Layered and characterized cryogenic D2 capsules have been imploded using both low- and high-adiabat (α, the ratio of the electron pressure to the Fermi-degenerate pressure) pulse shapes on the 60-beam OMEGA laser system [T. R. Boehly et al., Opt. Commun. 133, 495 (1997)] at the Laboratory for Laser Energetics (LLE). These experiments measure the sensitivity of the direct-drive implosion performance to parameters such as the inner-ice-surface roughness, the adiabat of the cryogenic fuel during the implosion, the laser power balance, and the single-beam nonuniformity. The goal of the direct-drive program at LLE is to demonstrate a high neutron-averaged fuel ρR at a significant fraction of the predicted one-dimensional (1-D) neutron yield using an energy-scaled, low-adiabat (α∼3) ignition pulse shape driving a hydrodynamically scaled deuterium–tritium ignition capsule. New results are reported from implosions of ∼920-μm-diam, thin (∼5 μm) polymer shells containing 100 μm D2-ice layers with characterized inner-surface ice roughness of 3–12 μm rms.
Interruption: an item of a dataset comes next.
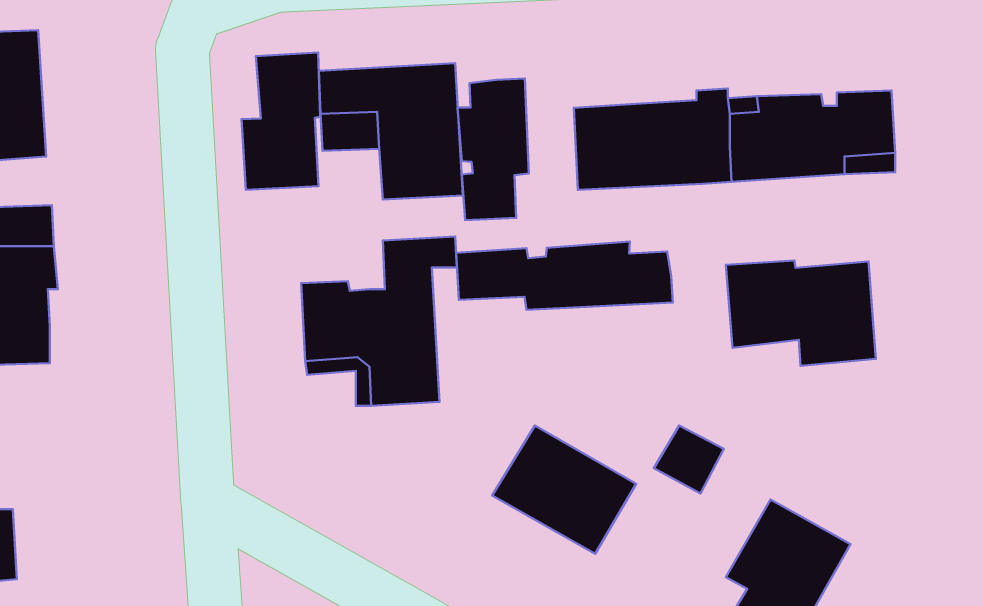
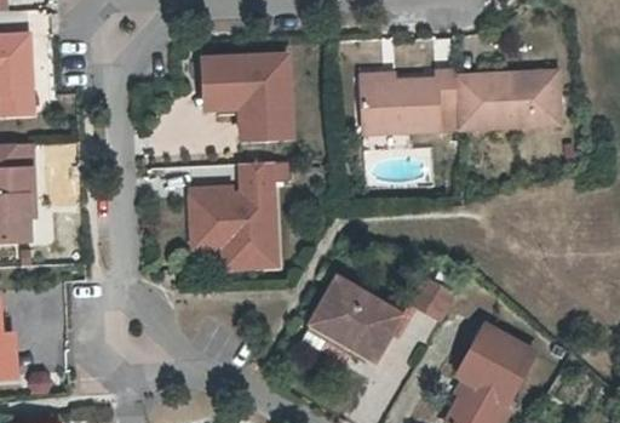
building: [241,53,320,190] -> none
building: [458,78,529,220] -> none
building: [456,242,673,310] -> none
building: [726,260,876,366] -> none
These capsules have been imploded using ∼17–23 kJ of 351 nm laser light with a beam-to-beam rms energy imbalance of less than 5% and full beam smoothing [1 THz bandwidth, two-dimensional (2-D) smoothing by spectral dispersion and polarization smoothing]. Near-1-D performance has been measured for a high-adiabat (α∼25) drive pulse, and the implosion performance with a low-adiabat (α∼4) pulse is in agreement with 2-D hydrocode predictions.